Return every line of the data below that includes the string "lines".

---------------

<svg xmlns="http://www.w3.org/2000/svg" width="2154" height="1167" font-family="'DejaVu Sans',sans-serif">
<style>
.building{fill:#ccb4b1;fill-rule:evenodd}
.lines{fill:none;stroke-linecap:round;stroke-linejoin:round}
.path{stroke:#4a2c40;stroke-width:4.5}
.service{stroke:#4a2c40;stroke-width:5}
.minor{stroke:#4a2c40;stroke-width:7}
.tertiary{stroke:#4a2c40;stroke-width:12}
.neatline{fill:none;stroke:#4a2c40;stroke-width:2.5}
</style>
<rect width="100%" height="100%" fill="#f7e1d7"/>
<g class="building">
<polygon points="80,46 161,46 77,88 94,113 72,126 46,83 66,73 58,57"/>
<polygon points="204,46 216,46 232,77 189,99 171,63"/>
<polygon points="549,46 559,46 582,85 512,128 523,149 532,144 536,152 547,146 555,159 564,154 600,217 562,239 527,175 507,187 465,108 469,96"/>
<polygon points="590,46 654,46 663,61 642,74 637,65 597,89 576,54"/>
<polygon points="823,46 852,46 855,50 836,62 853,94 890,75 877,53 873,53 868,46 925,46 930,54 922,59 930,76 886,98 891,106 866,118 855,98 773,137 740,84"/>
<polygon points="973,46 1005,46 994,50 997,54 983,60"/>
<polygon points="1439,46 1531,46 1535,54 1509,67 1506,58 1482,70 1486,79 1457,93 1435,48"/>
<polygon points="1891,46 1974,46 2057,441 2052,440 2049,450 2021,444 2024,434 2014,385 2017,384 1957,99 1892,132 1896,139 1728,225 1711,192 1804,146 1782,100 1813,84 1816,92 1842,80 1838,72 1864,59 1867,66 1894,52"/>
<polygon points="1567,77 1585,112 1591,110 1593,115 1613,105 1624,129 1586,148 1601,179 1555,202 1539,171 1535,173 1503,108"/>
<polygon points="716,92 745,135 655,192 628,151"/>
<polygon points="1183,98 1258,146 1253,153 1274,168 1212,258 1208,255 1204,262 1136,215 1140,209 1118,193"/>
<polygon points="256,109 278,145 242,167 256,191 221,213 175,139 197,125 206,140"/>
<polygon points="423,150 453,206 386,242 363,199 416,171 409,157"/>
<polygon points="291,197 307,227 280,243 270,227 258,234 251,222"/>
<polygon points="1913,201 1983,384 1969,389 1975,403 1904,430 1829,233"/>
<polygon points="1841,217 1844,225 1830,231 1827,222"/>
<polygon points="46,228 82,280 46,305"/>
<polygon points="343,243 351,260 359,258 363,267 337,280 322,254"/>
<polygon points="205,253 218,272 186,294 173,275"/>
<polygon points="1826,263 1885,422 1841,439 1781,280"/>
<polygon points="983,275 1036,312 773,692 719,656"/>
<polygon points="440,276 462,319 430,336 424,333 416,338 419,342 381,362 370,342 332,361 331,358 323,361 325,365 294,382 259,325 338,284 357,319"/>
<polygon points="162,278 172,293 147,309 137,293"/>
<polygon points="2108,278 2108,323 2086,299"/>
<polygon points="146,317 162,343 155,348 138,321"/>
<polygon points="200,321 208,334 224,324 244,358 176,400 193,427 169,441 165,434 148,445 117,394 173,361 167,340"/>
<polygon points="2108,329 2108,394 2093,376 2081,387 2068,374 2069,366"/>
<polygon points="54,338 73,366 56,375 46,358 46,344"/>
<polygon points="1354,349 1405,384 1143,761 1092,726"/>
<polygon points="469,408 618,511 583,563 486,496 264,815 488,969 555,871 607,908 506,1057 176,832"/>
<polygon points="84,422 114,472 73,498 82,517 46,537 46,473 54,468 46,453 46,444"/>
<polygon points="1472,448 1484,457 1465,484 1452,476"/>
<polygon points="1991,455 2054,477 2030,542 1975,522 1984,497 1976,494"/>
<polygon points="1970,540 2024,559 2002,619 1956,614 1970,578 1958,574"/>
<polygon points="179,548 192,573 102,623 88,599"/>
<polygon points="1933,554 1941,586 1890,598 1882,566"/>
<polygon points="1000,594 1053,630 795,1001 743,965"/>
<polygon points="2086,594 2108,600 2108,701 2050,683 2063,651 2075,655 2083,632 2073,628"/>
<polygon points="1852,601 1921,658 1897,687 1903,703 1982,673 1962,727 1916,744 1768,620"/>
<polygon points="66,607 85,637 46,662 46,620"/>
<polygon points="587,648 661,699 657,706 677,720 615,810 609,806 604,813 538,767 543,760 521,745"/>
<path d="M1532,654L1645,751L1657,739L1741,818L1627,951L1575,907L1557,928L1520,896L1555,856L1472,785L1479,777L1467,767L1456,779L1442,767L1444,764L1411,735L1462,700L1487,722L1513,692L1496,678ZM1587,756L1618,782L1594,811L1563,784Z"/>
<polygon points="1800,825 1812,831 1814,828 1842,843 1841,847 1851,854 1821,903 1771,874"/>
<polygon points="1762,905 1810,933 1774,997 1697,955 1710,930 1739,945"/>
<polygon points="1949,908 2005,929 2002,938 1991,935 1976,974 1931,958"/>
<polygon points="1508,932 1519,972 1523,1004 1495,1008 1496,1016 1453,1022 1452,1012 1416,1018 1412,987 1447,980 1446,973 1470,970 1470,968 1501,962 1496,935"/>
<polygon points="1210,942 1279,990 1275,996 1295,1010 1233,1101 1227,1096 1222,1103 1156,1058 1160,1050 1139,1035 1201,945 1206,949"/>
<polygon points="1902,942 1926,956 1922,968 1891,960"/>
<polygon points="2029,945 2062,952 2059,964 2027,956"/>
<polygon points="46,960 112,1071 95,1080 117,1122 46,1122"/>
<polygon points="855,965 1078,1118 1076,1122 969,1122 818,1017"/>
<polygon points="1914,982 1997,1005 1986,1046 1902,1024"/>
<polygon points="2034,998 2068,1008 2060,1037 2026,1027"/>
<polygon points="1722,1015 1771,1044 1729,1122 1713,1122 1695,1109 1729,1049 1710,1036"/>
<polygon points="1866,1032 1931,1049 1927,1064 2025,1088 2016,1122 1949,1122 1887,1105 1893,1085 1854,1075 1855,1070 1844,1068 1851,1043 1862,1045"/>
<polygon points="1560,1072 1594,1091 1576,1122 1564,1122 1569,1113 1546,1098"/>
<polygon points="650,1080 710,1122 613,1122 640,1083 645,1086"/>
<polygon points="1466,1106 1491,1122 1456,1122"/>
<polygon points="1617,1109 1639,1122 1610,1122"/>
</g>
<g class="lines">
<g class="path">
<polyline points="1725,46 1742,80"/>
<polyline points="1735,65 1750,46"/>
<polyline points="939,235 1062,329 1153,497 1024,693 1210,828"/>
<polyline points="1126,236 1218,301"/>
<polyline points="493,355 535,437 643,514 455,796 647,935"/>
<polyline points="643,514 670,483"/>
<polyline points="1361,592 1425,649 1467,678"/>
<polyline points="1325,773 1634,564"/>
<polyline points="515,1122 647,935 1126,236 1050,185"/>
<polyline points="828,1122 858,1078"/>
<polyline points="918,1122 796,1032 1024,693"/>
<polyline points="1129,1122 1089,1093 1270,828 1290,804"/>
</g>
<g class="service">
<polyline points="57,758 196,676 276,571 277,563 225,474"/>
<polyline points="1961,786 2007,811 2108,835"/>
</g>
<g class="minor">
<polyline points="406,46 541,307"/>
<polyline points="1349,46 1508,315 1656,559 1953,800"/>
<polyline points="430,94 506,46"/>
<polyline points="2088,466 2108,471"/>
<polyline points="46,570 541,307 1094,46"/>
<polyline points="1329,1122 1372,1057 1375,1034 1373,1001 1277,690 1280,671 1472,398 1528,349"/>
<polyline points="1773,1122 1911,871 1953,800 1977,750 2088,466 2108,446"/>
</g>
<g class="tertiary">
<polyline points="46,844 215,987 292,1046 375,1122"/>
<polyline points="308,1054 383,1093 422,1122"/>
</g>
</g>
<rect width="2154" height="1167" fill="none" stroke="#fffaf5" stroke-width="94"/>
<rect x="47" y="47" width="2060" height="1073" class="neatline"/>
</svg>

---------------

### Task response
.lines{fill:none;stroke-linecap:round;stroke-linejoin:round}
<g class="lines">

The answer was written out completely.